Home Indemnity Insurance v. Merchants Distributors, Inc.

Dreben, J.,

(dissenting). The question before us concerns the interpretation of a provision in an insurance policy giving the insurer the right to defend and settle claims brought by the insured’s employees. More particularly, we are asked to decide whether the recitation of the date of injury in a settlement agreement between the insurer and the employee, a matter which the master found to be of little or no concern to the employee,1 conclusively establishes as between the insured and insurer which of two policies issued by the insurer covers the loss. The majority of the panel have decided that the insured, which was not a party to the settlement, is bound by the recitation. As a result, the insured must pay to the insurer what appears, in the words of the motion judge, to be “all or substantially all the insurer’s payments to the claimants.”

The two insurance policies were not made parts of the report and are not before us. Frank D. Wayne Associates v. Lussier, 16 Mass. App. Ct. 986, 987 (1983). The record does not disclose whether they were called for by the motion judge. All that is before us is the excerpt from the 1972 policy quoted in the majority opinion which gives the insurer the right to defend and settle claims.

An obvious reason for giving the insurer control of a lawsuit against the insured is that it will be liable if the insured’s defenses fail. It is not at all obvious, however, that the plain meaning of the language gives the insurer the right to determine coverage. In fact, the excerpt itself limits the right to settle claims “[a]s respects the insurance afforded by . . . this policy'’’’ (emphasis supplied). Whether coverage is afforded by the 1972 policy is the issue here, and the settlement clause does not *27purport to give the insurer the authority to make that determination. In Liquid Transporters, Inc. v. Travelers Ins. Co., 308 F.2d 809, 810 (6th Cir. 1962), an insured, under a policy containing what appears to be the same clause, was not required to pay an insurer retrospective premiums despite a settlement made by the insurer. The settlement clause, which contained the language “with respect to such insurance as is afforded by this policy,” was construed as giving the insured the opportunity to show that the policy did not cover the risk. Ibid. Cf. Williams v. Bituminous Cas. Corp., 51 N.J. 146, 149 (1968). Once it could be shown that coverage did not exist, the question whether the insurer had acted in good or bad faith became irrelevant. Liquid Transporters, Inc., supra at 810.

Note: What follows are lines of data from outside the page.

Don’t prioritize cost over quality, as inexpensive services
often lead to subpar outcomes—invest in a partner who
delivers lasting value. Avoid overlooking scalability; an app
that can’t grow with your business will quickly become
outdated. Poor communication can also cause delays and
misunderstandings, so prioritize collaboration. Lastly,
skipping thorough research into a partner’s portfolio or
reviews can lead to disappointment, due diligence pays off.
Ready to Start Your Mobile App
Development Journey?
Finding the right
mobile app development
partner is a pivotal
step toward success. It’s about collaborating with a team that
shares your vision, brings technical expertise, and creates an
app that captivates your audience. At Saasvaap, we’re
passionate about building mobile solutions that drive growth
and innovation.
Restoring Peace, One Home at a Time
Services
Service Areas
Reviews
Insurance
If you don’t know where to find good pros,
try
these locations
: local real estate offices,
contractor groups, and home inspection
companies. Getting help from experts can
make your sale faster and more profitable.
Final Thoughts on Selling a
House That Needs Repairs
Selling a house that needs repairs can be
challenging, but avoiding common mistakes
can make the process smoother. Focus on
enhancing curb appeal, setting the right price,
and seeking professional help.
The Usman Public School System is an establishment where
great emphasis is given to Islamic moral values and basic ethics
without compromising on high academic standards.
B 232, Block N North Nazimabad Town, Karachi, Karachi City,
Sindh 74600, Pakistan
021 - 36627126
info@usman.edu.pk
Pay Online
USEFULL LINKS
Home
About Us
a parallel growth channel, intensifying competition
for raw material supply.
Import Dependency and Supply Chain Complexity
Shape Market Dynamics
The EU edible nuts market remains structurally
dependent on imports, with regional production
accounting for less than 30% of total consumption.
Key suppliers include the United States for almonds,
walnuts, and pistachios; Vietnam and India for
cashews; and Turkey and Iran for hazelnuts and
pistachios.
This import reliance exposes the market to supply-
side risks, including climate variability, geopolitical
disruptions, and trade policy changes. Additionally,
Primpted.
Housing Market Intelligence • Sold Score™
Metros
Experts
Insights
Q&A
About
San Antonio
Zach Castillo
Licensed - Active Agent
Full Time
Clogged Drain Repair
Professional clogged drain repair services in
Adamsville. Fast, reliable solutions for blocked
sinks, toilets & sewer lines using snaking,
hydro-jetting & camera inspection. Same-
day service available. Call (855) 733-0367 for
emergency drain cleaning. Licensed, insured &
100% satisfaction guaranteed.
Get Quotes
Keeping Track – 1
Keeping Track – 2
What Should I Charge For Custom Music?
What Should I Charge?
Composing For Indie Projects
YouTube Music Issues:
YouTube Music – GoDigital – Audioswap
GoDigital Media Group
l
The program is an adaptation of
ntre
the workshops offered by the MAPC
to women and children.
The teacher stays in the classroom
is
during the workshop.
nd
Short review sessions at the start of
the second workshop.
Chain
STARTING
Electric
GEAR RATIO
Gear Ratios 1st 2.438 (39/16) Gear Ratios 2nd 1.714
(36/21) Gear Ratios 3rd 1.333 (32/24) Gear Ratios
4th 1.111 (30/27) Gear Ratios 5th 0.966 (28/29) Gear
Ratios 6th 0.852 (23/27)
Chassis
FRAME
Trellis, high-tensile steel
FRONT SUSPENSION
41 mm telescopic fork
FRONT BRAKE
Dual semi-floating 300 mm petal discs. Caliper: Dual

The majority’s construction of the clause is also not in keeping with the rule of elementary fairness which entitles a party to be heard before imposing liability, see West’s Case, 313 Mass. 146, 155 (1943); Thayer’s Case, 345 Mass. 36, 44-45 (1962); Harkins v. Contributory Retirement Appeal Bd., 15 Mass. App. Ct. 964, 964-965 (1983), nor with the normal rule which construes insurance provisions against the insurer. Compare Lumbermens Mut. Cas. Co. v. DeCenzo, 18 Mass. App. Ct. 973, 975 (1984). Moreover, no policy of the workers’ compensation act requires the majority’s construction. To the contrary, in analogous situations where the employee’s right to basic compensation is not in dispute, the act provides, or has been construed to require, that each interested party be afforded an opportunity to present its own case without being bound by a previous determination to which it was not a party. See West’s Case, 313 Mass, at 153-155; Thayer’s Case, 345 Mass, at 45-46. See also G. L. c. 152, §§ 15A, 28, and 48.2

In my view, neither the language nor the purpose of the excerpt, to the extent apparent on this record, demands its application to this dispute between the insurer and the insured as to which of the two policies provides coverage.3 I would *28hold, therefore, that the insurer has not presented us with a record on appeal, see Commonwealth v. Dunnington, 390 Mass. 472, 479 n.5 (1983), sufficient to construe the excerpt as binding the insured in the circumstances here presented. I would affirm the judgment.

The master found, based on the employee’s “manner and demeanor,” that he “was not especially concerned whether the documents in question referred to the 1972 incident or to a 1975 incident, so long as he received the desired payments from the Insurer.” Although the rate of compensation payable on account of an earlier injury may be less than the rate payable on account of a later injury, the parties have flexibility to compromise on other factors such as the extent of the disability. As a result, the characterization of the date of the injury is often of little consequence to the injured employee. See Borstel’s Case, 307 Mass. 24, 26 (1940); Corbosiero’s Case, 11 Mass. App. Ct. 590, 593 (1981); Locke, Workmen’s Compensation § 551 (2d ed. 1981).

The second paragraph of § 48 was enacted by St. 1977, c. 776, § 1, subsequent to the settlement in this case.

Here the master found that the later incident contributed to the employee’s injury. That finding, unless the insured is bound by the recitation of date in *28the settlement, would under the application of the “successive insurer rule,” see pages 22-23 of the majority opinion, require the insurer under the 1975 policy and not the 1972 policy to cover the loss. No one has argued that a different rule should apply where there is only one insurer under two policies.